Records from a dataset:

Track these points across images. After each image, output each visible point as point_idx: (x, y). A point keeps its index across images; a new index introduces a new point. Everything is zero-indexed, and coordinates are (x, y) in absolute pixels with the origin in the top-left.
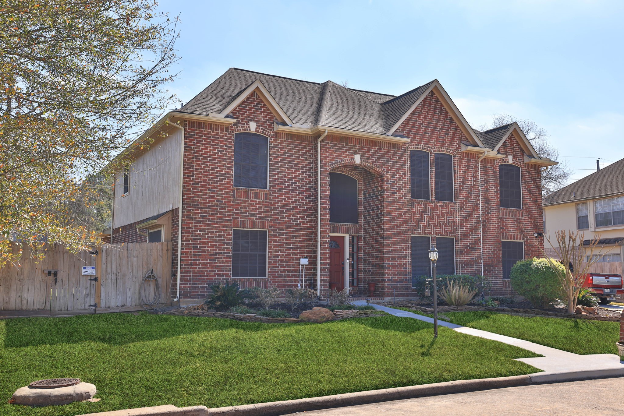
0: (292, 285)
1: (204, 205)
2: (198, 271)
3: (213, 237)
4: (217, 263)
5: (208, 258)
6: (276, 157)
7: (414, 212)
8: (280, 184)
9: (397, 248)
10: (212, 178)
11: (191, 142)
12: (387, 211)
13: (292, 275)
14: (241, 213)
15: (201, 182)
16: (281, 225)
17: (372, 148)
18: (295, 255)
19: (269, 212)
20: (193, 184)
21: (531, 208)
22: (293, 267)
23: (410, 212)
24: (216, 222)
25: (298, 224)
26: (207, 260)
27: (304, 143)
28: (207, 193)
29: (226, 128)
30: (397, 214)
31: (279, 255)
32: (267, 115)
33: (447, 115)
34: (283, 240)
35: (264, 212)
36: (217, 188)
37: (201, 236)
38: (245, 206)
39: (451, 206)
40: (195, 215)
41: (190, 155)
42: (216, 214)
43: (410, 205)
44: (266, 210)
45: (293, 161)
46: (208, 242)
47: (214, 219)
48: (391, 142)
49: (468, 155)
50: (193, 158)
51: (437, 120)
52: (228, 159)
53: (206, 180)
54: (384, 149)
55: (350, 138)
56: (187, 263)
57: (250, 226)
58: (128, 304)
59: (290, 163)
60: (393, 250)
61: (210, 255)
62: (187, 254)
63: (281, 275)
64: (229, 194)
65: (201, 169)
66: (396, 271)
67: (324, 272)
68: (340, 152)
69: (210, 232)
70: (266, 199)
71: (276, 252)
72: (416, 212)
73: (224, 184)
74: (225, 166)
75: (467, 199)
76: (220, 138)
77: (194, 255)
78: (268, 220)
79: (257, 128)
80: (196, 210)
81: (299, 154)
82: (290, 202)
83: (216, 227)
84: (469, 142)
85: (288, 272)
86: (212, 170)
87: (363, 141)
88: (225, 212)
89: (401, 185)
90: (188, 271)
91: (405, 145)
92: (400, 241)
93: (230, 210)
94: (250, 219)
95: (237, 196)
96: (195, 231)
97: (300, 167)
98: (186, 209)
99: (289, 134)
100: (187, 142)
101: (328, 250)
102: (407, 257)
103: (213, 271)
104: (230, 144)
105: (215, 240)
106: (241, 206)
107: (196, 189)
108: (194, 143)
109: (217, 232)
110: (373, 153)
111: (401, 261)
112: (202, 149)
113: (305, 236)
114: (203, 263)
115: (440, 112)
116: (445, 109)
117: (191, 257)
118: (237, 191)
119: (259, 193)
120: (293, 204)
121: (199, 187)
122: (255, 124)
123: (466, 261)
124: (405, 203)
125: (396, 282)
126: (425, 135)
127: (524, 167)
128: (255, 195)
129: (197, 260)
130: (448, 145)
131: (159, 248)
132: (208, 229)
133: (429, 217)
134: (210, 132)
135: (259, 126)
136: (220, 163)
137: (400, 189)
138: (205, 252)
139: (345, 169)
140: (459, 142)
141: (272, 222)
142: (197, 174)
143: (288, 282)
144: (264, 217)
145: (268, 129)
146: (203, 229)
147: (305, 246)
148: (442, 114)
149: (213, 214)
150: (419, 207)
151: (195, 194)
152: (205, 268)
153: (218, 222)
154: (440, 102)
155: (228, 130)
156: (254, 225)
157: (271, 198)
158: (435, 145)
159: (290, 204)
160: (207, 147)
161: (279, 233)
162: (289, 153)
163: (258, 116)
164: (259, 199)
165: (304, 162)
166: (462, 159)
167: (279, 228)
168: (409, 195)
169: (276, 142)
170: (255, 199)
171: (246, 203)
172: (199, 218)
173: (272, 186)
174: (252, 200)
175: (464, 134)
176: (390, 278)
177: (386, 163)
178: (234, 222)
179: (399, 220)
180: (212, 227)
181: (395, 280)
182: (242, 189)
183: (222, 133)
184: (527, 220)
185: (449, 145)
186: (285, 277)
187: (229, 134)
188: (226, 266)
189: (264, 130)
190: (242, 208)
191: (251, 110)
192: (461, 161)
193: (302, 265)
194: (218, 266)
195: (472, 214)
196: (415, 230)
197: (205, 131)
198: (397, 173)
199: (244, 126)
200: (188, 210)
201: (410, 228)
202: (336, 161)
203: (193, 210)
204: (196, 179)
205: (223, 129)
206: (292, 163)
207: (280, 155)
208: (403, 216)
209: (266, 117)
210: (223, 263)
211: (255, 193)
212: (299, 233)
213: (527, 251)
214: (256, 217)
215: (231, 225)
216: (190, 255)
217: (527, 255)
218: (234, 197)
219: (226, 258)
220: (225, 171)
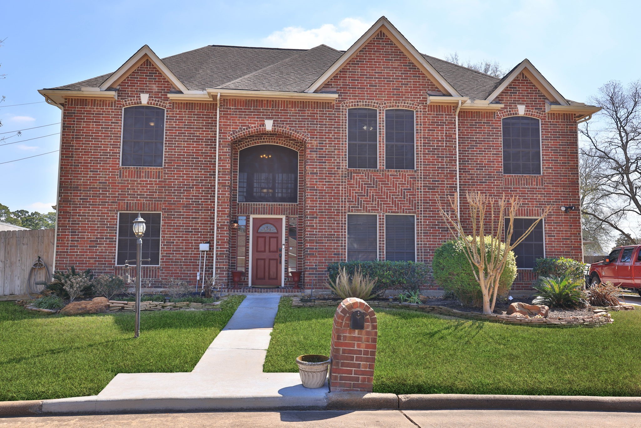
0: (190, 274)
1: (84, 188)
2: (75, 258)
3: (95, 221)
4: (98, 250)
5: (87, 244)
6: (173, 130)
7: (351, 184)
8: (177, 160)
9: (325, 229)
10: (94, 158)
11: (71, 121)
12: (310, 184)
13: (190, 262)
14: (128, 194)
15: (81, 163)
16: (178, 207)
17: (291, 110)
18: (195, 240)
19: (162, 193)
20: (72, 165)
21: (558, 173)
22: (192, 254)
23: (345, 185)
24: (98, 205)
25: (200, 204)
26: (87, 247)
27: (209, 112)
28: (88, 174)
29: (112, 103)
30: (326, 187)
31: (174, 240)
32: (162, 84)
33: (406, 60)
34: (180, 223)
35: (156, 192)
36: (100, 169)
37: (80, 221)
38: (133, 186)
39: (408, 175)
40: (74, 199)
41: (69, 135)
42: (98, 197)
43: (345, 177)
44: (159, 190)
45: (194, 134)
46: (88, 227)
47: (96, 202)
48: (319, 101)
49: (439, 108)
50: (73, 138)
51: (389, 68)
52: (114, 136)
53: (88, 160)
54: (308, 110)
55: (259, 100)
56: (62, 249)
57: (138, 208)
58: (17, 293)
59: (190, 136)
60: (319, 232)
61: (90, 241)
62: (64, 241)
63: (175, 262)
64: (114, 175)
65: (82, 149)
66: (323, 257)
67: (220, 259)
68: (246, 118)
69: (90, 216)
70: (159, 178)
71: (171, 237)
72: (354, 184)
73: (108, 164)
74: (110, 145)
75: (435, 165)
76: (105, 114)
77: (72, 241)
78: (162, 201)
79: (150, 100)
80: (74, 193)
81: (202, 126)
82: (189, 180)
83: (98, 210)
84: (440, 91)
85: (185, 259)
86: (94, 150)
87: (279, 103)
88: (109, 194)
89: (333, 152)
90: (63, 258)
91: (340, 103)
92: (329, 221)
93: (115, 191)
94: (140, 200)
95: (123, 176)
96: (73, 216)
97: (203, 139)
98: (63, 193)
99: (190, 103)
100: (66, 121)
101: (227, 234)
102: (339, 240)
103: (94, 258)
104: (117, 120)
105: (97, 224)
106: (128, 186)
107: (75, 171)
108: (74, 121)
109: (99, 216)
110: (293, 116)
111: (331, 246)
112: (83, 127)
113: (208, 218)
114: (82, 249)
115: (394, 57)
116: (402, 53)
117: (68, 244)
118: (123, 171)
119: (151, 172)
120: (193, 182)
121: (79, 168)
122: (147, 95)
123: (432, 244)
124: (338, 174)
125: (323, 271)
126: (370, 89)
127: (547, 118)
128: (145, 174)
129: (76, 246)
130: (405, 98)
131: (50, 235)
132: (89, 213)
133: (375, 190)
134: (94, 108)
135: (152, 97)
136: (104, 142)
137: (331, 157)
138: (84, 238)
139: (279, 140)
140: (423, 93)
141: (166, 204)
142: (77, 155)
143: (184, 271)
144: (156, 198)
145: (164, 100)
146: (83, 213)
147: (207, 229)
148: (397, 60)
149: (95, 196)
150: (360, 178)
151: (74, 177)
152: (84, 255)
153: (100, 205)
154: (395, 44)
155: (115, 104)
156: (144, 207)
157: (165, 176)
158: (385, 100)
159: (190, 182)
160: (89, 125)
161: (174, 215)
162: (189, 125)
163: (151, 87)
164: (151, 178)
165: (209, 134)
166: (428, 114)
167: (174, 209)
168: (345, 164)
169: (173, 114)
170: (145, 178)
171: (134, 184)
172: (78, 202)
173: (168, 163)
174: (141, 179)
175: (431, 82)
176: (313, 265)
177: (310, 127)
178: (119, 205)
179: (328, 196)
180: (93, 210)
181: (322, 268)
182: (129, 168)
183: (107, 109)
184: (550, 189)
185: (408, 98)
186: (181, 265)
187: (115, 109)
188: (109, 253)
189: (158, 101)
190: (129, 189)
191: (143, 81)
192: (427, 117)
193: (202, 251)
194: (99, 252)
195: (444, 184)
196: (352, 207)
197: (88, 108)
198: (326, 138)
199: (134, 99)
200: (66, 193)
201: (345, 204)
202: (240, 128)
203: (70, 193)
204: (75, 160)
205: (109, 104)
206: (193, 136)
207: (178, 128)
208: (334, 190)
209: (162, 87)
210: (105, 250)
211: (146, 171)
212: (200, 215)
213: (549, 231)
214: (147, 198)
215: (115, 208)
216: (67, 241)
217: (548, 236)
218: (120, 177)
219: (110, 244)
220: (110, 150)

_Exercise goal_
From the records above, print only the lines between the one holding "162: (289, 153)" and the one holding "218: (234, 197)", inclusive, exactly as they stand.

_Task answer_
162: (289, 153)
163: (258, 116)
164: (259, 199)
165: (304, 162)
166: (462, 159)
167: (279, 228)
168: (409, 195)
169: (276, 142)
170: (255, 199)
171: (246, 203)
172: (199, 218)
173: (272, 186)
174: (252, 200)
175: (464, 134)
176: (390, 278)
177: (386, 163)
178: (234, 222)
179: (399, 220)
180: (212, 227)
181: (395, 280)
182: (242, 189)
183: (222, 133)
184: (527, 220)
185: (449, 145)
186: (285, 277)
187: (229, 134)
188: (226, 266)
189: (264, 130)
190: (242, 208)
191: (251, 110)
192: (461, 161)
193: (302, 265)
194: (218, 266)
195: (472, 214)
196: (415, 230)
197: (205, 131)
198: (397, 173)
199: (244, 126)
200: (188, 210)
201: (410, 228)
202: (336, 161)
203: (193, 210)
204: (196, 179)
205: (223, 129)
206: (292, 163)
207: (280, 155)
208: (403, 216)
209: (266, 117)
210: (223, 263)
211: (255, 193)
212: (299, 233)
213: (527, 251)
214: (256, 217)
215: (231, 225)
216: (190, 255)
217: (527, 255)
218: (234, 197)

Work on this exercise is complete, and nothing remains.